What are the three magic questions you can ask your partner to deepen your relationship and make sure that it stands the test of time? These questions help couples evaluate their relationships and compatibility. A reflection check once in a while can strengthen your relationship and sparks a deeper connection than ever before.
The more you learn about each other, the more you develop an honest relationship.
One of the worst things that we do in our intimate relationships is to make assumptions.
We assume that our partners receive love in the same manner that we do.
We assume that our partners expect the same things from marriage.
We assume that our partner defines monogamy the same as we do.
The assumptions are endless.
Get in the habit of asking the three following questions and I promise that you will pull the rug out from underneath the vast majority of your emotional suffering in your relationships.
1. What Are You Looking For From A Relationship?
So much of the pain that you may have experienced in your dating life could have been from going after someone who was incompatible with you. Whether we realized it or not at the time, we often end up in relationships with people that do not have any long-term potential for what we’re looking for.
Get clear on what you’re looking for in a romantic partner and then have the courage to screen for these things early on in the dating process.
If you know that something is important to you, you are fully within your right to ask your potential significant other about this information outright.

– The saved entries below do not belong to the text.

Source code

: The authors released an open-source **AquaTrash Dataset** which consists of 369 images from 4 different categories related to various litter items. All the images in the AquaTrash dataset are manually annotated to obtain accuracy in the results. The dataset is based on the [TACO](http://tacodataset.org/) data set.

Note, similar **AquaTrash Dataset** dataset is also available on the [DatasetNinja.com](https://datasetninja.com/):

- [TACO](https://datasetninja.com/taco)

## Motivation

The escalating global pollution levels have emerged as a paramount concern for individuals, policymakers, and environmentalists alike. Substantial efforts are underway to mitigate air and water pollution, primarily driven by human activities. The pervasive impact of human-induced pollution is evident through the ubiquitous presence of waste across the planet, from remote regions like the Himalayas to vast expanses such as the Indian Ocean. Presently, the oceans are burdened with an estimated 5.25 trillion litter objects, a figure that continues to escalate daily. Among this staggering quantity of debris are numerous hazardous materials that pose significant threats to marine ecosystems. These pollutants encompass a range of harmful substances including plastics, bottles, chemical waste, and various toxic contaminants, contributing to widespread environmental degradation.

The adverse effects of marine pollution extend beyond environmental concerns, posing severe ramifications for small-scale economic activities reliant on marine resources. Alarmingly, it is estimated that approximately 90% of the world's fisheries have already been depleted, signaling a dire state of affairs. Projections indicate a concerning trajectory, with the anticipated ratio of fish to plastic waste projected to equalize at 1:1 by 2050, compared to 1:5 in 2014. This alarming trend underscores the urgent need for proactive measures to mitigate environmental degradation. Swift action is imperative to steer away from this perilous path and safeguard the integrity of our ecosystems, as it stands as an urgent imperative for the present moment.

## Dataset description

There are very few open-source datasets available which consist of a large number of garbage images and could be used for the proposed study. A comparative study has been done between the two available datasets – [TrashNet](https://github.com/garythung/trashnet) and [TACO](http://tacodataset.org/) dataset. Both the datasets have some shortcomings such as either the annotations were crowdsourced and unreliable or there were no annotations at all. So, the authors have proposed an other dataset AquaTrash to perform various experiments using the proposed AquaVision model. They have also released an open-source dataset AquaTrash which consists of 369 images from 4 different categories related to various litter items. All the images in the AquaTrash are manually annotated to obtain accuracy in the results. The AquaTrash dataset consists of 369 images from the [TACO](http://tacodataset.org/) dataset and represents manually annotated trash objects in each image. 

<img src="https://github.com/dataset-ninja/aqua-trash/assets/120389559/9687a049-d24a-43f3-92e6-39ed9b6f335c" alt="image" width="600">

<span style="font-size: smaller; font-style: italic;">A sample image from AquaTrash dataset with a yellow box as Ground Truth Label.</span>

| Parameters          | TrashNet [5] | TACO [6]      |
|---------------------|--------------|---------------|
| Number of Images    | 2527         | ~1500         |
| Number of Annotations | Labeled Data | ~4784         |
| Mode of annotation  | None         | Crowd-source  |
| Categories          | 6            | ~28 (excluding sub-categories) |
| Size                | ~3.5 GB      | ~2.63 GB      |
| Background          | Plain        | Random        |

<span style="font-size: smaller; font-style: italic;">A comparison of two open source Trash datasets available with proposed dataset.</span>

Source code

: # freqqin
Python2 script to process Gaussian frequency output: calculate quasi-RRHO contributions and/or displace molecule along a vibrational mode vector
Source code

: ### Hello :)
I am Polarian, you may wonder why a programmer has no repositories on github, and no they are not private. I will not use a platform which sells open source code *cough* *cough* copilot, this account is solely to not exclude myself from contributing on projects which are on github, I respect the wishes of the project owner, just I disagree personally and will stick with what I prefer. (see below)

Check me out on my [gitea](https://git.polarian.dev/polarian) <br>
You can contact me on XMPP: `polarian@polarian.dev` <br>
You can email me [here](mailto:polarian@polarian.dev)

Do you want kids? Do you want a partner who is kind and compassionate? Do you want to date someone who has a similar style of intelligence like you? Let it be known.
You can ask someone you are dating, even on the first date, “What are you looking for from a relationship?” By getting clear on this from the outset, you both save yourselves time if you discover that you’re looking for different things.
So ask this question early on in the dating process.
2. How Can I Love You The Best?
Whether you ask this question on your tenth date, or after two years or fifty years of partnership is irrelevant.
Get absolutely clear on how it is that your partner wants you to love them.
Some people need more time to themselves while others need as much quality time and physical connection as possible. Some people desire deeply stimulating conversations while others would rather hold hands while sitting in silence.
What registers as love to you doesn’t necessarily register as love to your partner.